MINISTERO DELLA GIUSTIZIA

DIPARTIMENTO DELL’AMMINISTRAZIONE PENITENZIARIA

UFFICIO STAMPA

 

COMUNICATO STAMPA

 

Roma 23 giugno 2017

 

Il Capo del Dipartimento dell’Amministrazione Penitenziaria Santi Consolo eletto nel Board dell’organizzazione internazionale EuroPris

Nel corso della 6° Assemblea Generale Annuale dell’organizzazione EuroPris – European Organisation of Prison and Correctional Services, Santi Consolo, Capo del Dipartimento dell’Amministrazione Penitenziaria, è stato eletto nel Board (il comitato direttivo) dell’organizzazione. L’adesione del DAP a EuroPris è stata deliberata nel 2016, sostenuta ed incoraggiata anche dal Gabinetto del Ministro della Giustizia. Il proposito del neoeletto membro italiano del Board è quello di portare maggiore trasparenza nelle comunicazioni e negli scambi di informazioni e dati a livello europeo per poter giungere ad una sempre più affidabile comparazione ed integrazione dei sistemi penitenziari continentali.

SCHEDA TECNICA

EuroPris nasce nel 2011, su iniziativa di alcuni Capi Dipartimento di Amministrazioni Penitenziarie europee, che avevano cominciato ad incontrarsi piuttosto regolarmente nell’ambito di due gruppi di lavoro informali, l’uno denominato MECR – Middle Europe Correctional Roundtable (Tavola Rotonda dei sistemi penitenziari dell’Europa centrale), e l’altro chiamato International Roundtable for Correctional Excellence (Tavola Rotonda Internazionale per l’eccellenza penitenziaria).

Il desiderio dei promotori era di creare, a livello continentale, un’organizzazione influente che svolgesse attività di “lobbying”

principalmente sul Consiglio d’Europa e sulle Istituzioni dell’Unione Europea a favore del mondo penitenziario europeo, che, fino ad allora, non aveva goduto di molta considerazione, soprattutto da parte della UE.
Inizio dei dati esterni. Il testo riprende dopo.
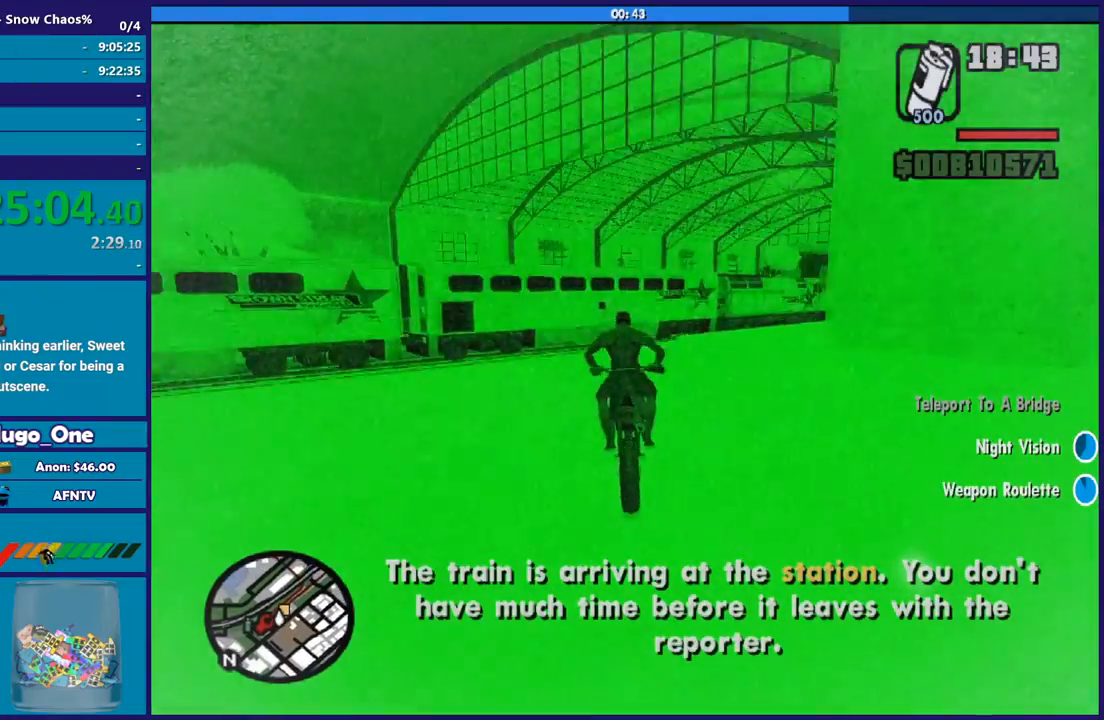
{"buttons": [], "left_stick": "center", "right_stick": "center", "button_events": [[33, "R2", "up"], [100, "Y", "up"], [167, "Y", "down"], [267, "Y", "up"], [334, "Y", "down"], [467, "Y", "up"]]}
Sull’esempio dell’esperienza pluridecennale della CEP – Confederazione Europea della Probation, che da molto tempo aveva assunto una posizione di autorevolezza e prestigio nel confronto con quegli Organismi sovranazionali per il settore dell’esecuzione penale esterna e del probation, i fondatori di EuroPris crearono questa organizzazione con il duplice obiettivo di farla diventare, in breve tempo, il principale forum di confronto e scambio fra i servizi carcerari dei diversi Paesi europei, nonché il punto di riferimento e di contatto fra quei servizi carcerari e le Istituzioni continentali.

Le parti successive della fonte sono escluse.